### ASSIGNED TASK 1
Answer these questions from the forum thread on the Wachter cost function:
(a) According to the first post, what do Wachter & Al. weight the Manhattan distance with, feature-wise?
(b) Which implementation did the reply base its WCF approach on?
(c) Which two terms does the reply say are combined in the loss calculation?
### ASSIGNED TASK 2
Resume the forum thread on the Wachter cost function after its final sentence.

Cost distance in WachterEtAl implementation

[AlexisTabin]

Hello there!

I'm still currently adapting CF techniques for classification to regression, and I have a small problem with the Wachter & Al. technique producing CFs that are not sparse at all. (see attached fig.)

From what I read in the literature Wachter & Al. paper, they are using a Manhattan distance weighted feature-wise with the inverse median absolute deviation (MAD) as the cost to ensure the sparsity of the CF.

Here, it seems that the cost function only includes the Manhattan distance (when the norm is set to 1).

Is it possible that the cost function is wrong and thus the method fails to provide sparse CF results ? Or is there something else I don't understand?

[AlexisTabin]

After further investigations, I noticed that in the original implementation, the MAD value is computed over the whole X_train dataset.If I am understanding correctly, the MAD factor should not have an impact on univariate data, which is the type of data I am working with. Additionally, using an L1-norm should guarantee that the data is sparse. However, I am confused about the results I obtained with the Wachter CF technique. I am not sure what could be going wrong. Do you have any ideas?

[JHoelli]

Hi @AlexisTabin,

we based our implementation of the WCF Approach on https://github.com/carla-recourse/CARLA/blob/main/carla/recourse_methods/catalog/wachter/library/wachter.py. Note, that none of the implementations is the original implementation belonging to the paper, therefore any of those implementation might not be a 100% correct.

Regarding the loss calculation, we use both the MSE (for the change in prediction) in combination with the L1-Norm. Both are combined in line 94. We indeed do not weigh the L1 Norm with the Mean Absolute Deviation. Introducing Sparsity by optimizing the L1 norm should be sufficient in hindsight of the iterative optimization of the lambda (weighing) factor. Unfortunately, the difference between L1 with MAD and without MAD is not investigated in the Wachter paper. Therefore, I would not rule out that normalizing the results with MAD makes a difference. Building additive optimization function is quite tricky regarding the weights of each term, therefore predicting the optimization outcome without experiment is hard. Further, the MAD would make a difference as the assumption with applying W-CF is that every time step is an "independent feature".

### ENTRIES PROVIDED

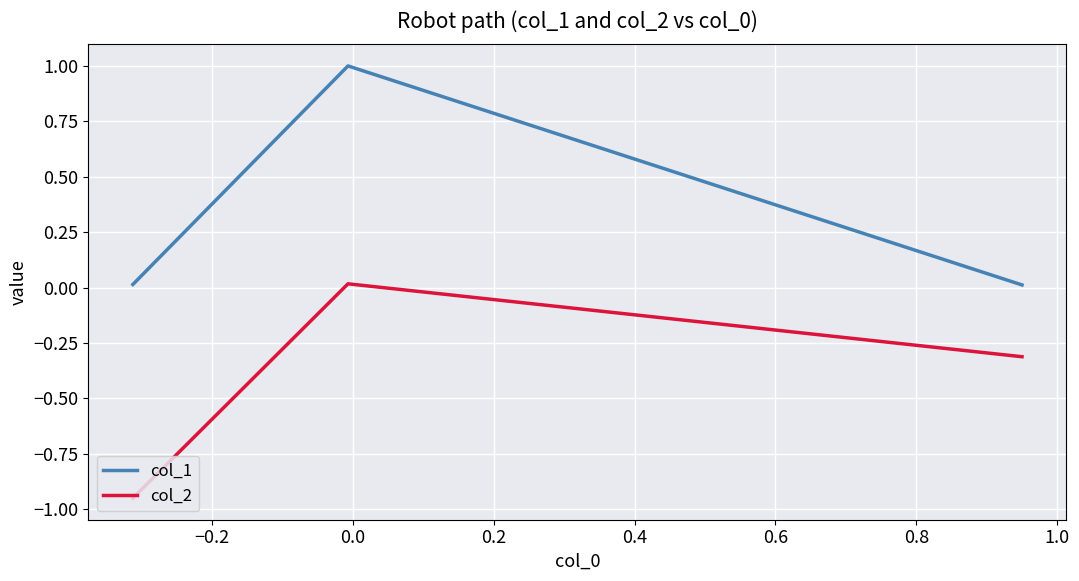

What is the maximum value shown in the chart?

1.0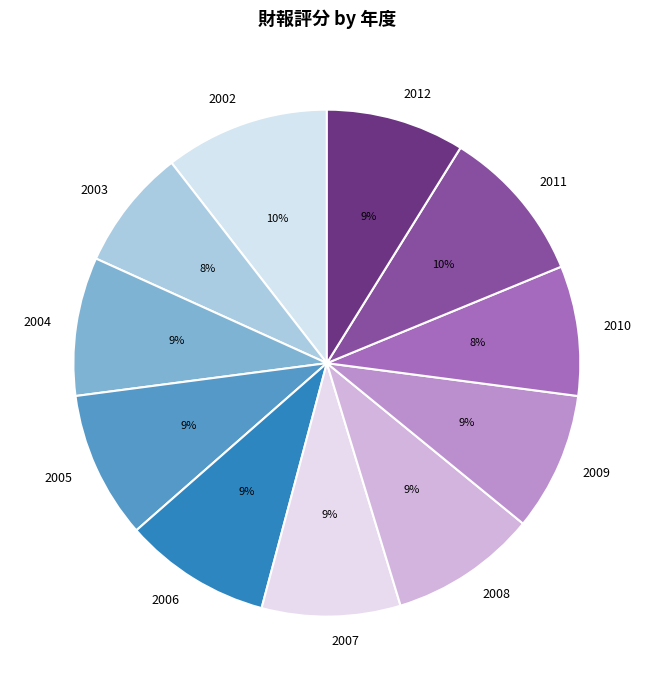

Which category has the smallest portion of the pie?

2003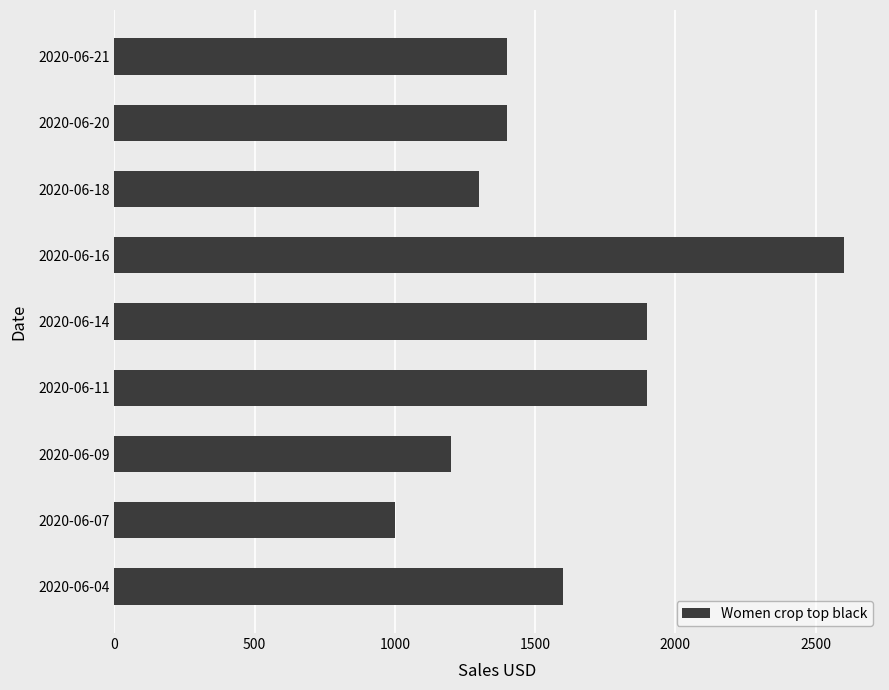

Which category has the lowest value across all series?

2020-06-07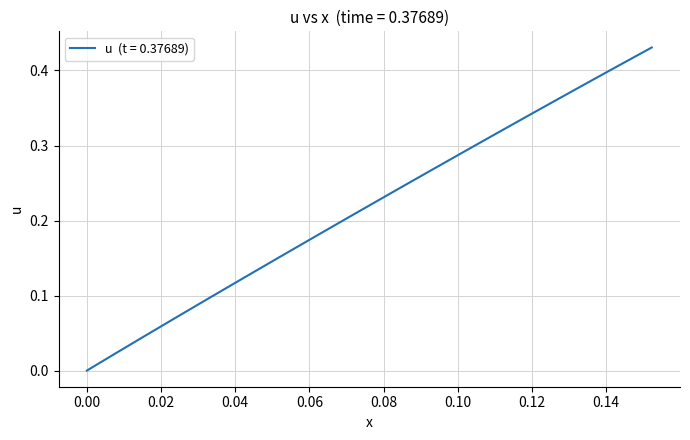

Does the chart have visible grid lines?

Yes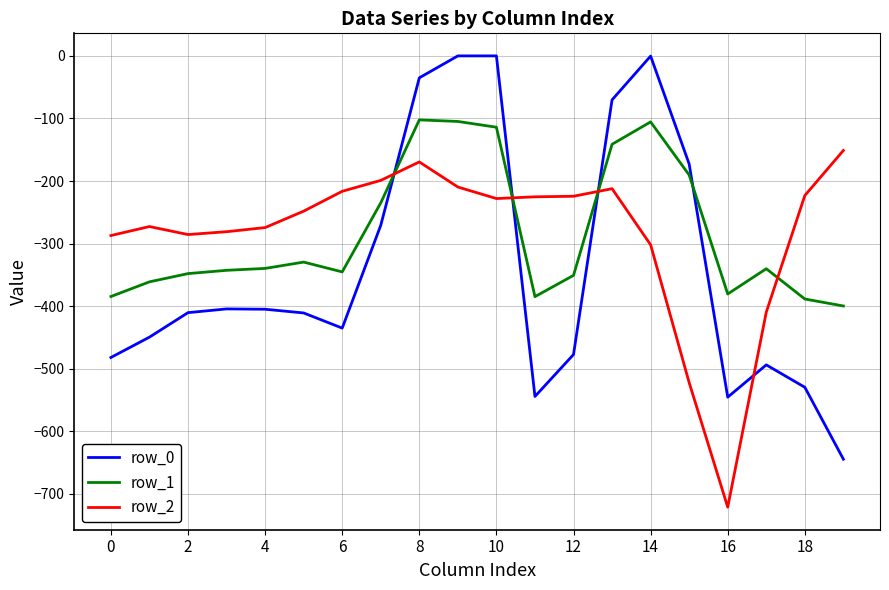

Which series ends up on top after the final intersection of row_0 and row_2?

row_2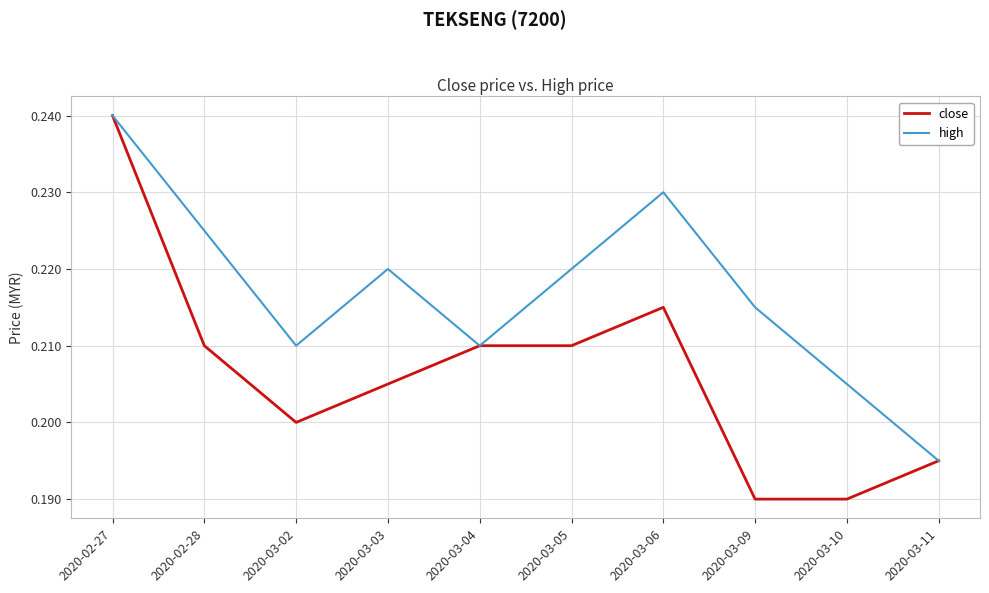

At which category is the sum across all series the highest?

2020-02-27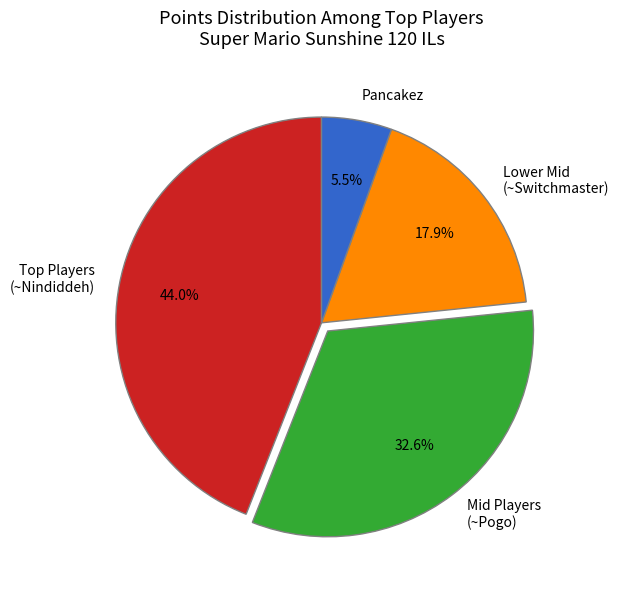

Do Lower Mid (~Switchmaster) and Mid Players (~Pogo) together represent more than half of the pie?

Yes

### YOUR RESPONSE 1
(a) The inverse median absolute deviation (MAD).
(b) The CARLA implementation at https://github.com/carla-recourse/CARLA/blob/main/carla/recourse_methods/catalog/wachter/library/wachter.py.
(c) The MSE, for the change in prediction, and the L1-Norm.

### YOUR RESPONSE 2
Why is not using the MAD a thing? Not using the MAD has the really nice advantage of the approach being applicable without access to training data.:) For that reason many other approaches based on Wachter do not include the MAD(e.g., Dandel et al., or the ALIBI implementation. As we build the optimization of TSEvo on the functions of Dandel et al., we decided to use the same sparsity calculation for comparison reasons. And yes, including both versions of W-CF (with and without MAD) would be even more meaningful.

For the results, I am not sure whether anything actually went wrong. The gradient descent algorithm of the approach that treats every time step with the independent feature assumption can easily lead to minor changes, that lead to a different classification (-i.e. it is rather an adversarial sample than a counterfactual). You can also see the high sparsity in the benchmarking in e.g., this paper fig 3.